Seulgi mengangkat kedua alisnya, matanya melebar tak mengerti dengan yang di ucapkan laki-laki itu. enak saja kau meminjamnya dari Daehyun, pikirnya. Ia berharap Daehyun tidak memberikan catatannya pada Sehun. Tapi baru saja ia akan mengatakan ‘jangan berikan padanya’ Buku itu sudah berada di meja Sehun.

“Boleh. Kau boleh menyalinnya lebih dulu. Aku tahu kau orang yang lemah terhadap hitung-hitungan, hahaha.”

Oh, Tuhan! Bagaikan petir di siang bolong yang menyambar dirinya. Seulgi ingin merampas buku itu tapi niatnya terhenti saat Daehyun berkata “Tidak apa-apa kan aku meminjamkannya lebih dulu untuk Sehun, Seulgi-ya.”

Ingin sekali ia protes tapi lidahnya terasa kelu saat lagi-lagi ia melihat senyum tulus itu. Hah, andai saja ia bisa mengehentikan waktu. Ingin sekali rasnya ia menginjak-injak lelaki yang saat ini sedang asyik membuka halaman demi halaman catatan milik Seulgi.

Ingin sekali aku membunuhmu Oh Sehun.

“I…Iya, boleh saja.” Jawab Seulgi berusaha memaksakan diri untuk tersenyum.

Sehun terus saja membaca setiap ringkasan milik Seulgi, memahami maksdunya dan mengingatnya di dalam otak. Sementara ia tak peduli atau mungkin tak sadar jika Seulgi terus menatapnya tajam sambil memakan bekalnya dengan lahap. Setiap ia melihat lelaki itu membalikkan setiap lembar bukunya, Ia merasa ingin sekali mencekiknya dan mengatakan ‘Berani sekali kau mengacak-acak catatanku!’.

Sehun terlihat sedikit memahami setiap ringkasan yang di buat Seulgi. Tak salah jika gadis itu di katakan murid terpandai.
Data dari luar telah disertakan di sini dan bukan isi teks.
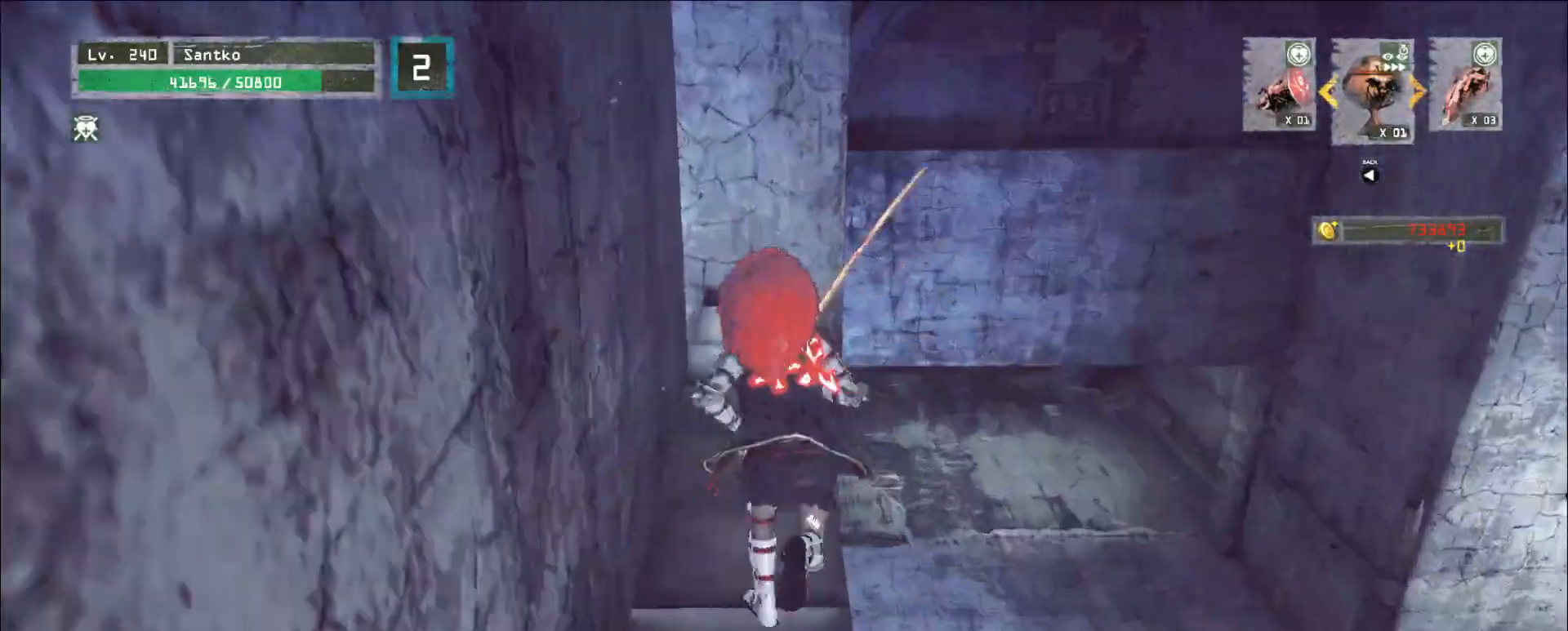
{"keys": ["ctrl", "w"], "mouse": [], "events": [[480, "ctrl", "down"]]}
Sehun membalikkan lembaran akhir dari catatan tersebut, namun saat ia ingin membacanya, ada tulisan kecil di pojok kertas. Saking kecilnya ia sampai menyipitkan kedua matanya untuk bisa membaca tulisan itu. Tulisan hangul yang terlihat cukup berantakan, tapi ia dapat mengenal jejeran huruf yang tertulis di sana. Bibir tipisnya bergerak mengeja setiap hurufnya.

***

“Aku harap kau dengan segera merencanakan masa depanmu dan mengisi formulir rencana study milikmu tepat waktu, Sehun-ah.” ucap guru Shin sambil memberikan lembaran formulir program study setelah lulus SMA nantinya. Ia di panggil oleh guru Shin karena hanya dirinyalah yang belum mengambil formulir itu saat pertama masuk kelas 3.

“Tidakkah kau memberikan waktu untukku untuk memikirkannya, Saem?.” Katanya “Aku tidak bisa memutuskannya hanya dalam beberapa hari.”

Wanita paruh baya itu menghela nafas pelan sebelum berkata “Baiklah, aku memberikanmu waktu. Kau harus mengisinya sebelum ujian akhir tiba.”

Sehun mengangguk dan setelah itu membungkuk hormat sebelum meninggalkan ruang guru.

Lelaki itu melangkah lebar melewati lorong koridor kelas yang saat itu sudah tampak sepi, karena para murid sudah pulang ke rumah masing-masing. Sepanjang jalan menuju kelas, ia hanya bergumam kecil sembari menatap kertas di genggamannya.

“Aku bahkan tidak yakin bisa memutuskannya sebelum ujian akhir tiba.”

Seulgi. Gadis periang sekaligus murid terpandai itu melebarkan senyumannya. Matanya berbinar bagaikan cahaya bintang yang menyinari bumi di malam hari. Pandangannya menyebar mengelilingi setiap sudut ruangan kelas. Kesempatan bagus baginya sore itu, di mana semua teman-teman kelasnya sudah tak ada lagi yang berkeliaran di dalam ruangan berukuran besar itu.

Beruntung ketiga temannya yang bertugas membersihkan kelas hari itu sedang berhalangan, jadi ia dengan senang hati menawarkan diri untuk membersihkan seisi kelas dengan leluasa tanpa ada gangguan. Sekaligus ia dapat menuangkan naluri jiwa kebersihannya.

Setiap sudut ruangan serta kolong-kolong meja tak luput dari pantauannya. Dengan cekatan, gadis berkaca mata itu menyapukan alat pel di genggamannya membersihkan setiap debu yang menempel di lantai. Meja, bangku serta papan tulis yang tadinya tampak berantakan serta banyak coretan kini bersih dan tertapa rapi.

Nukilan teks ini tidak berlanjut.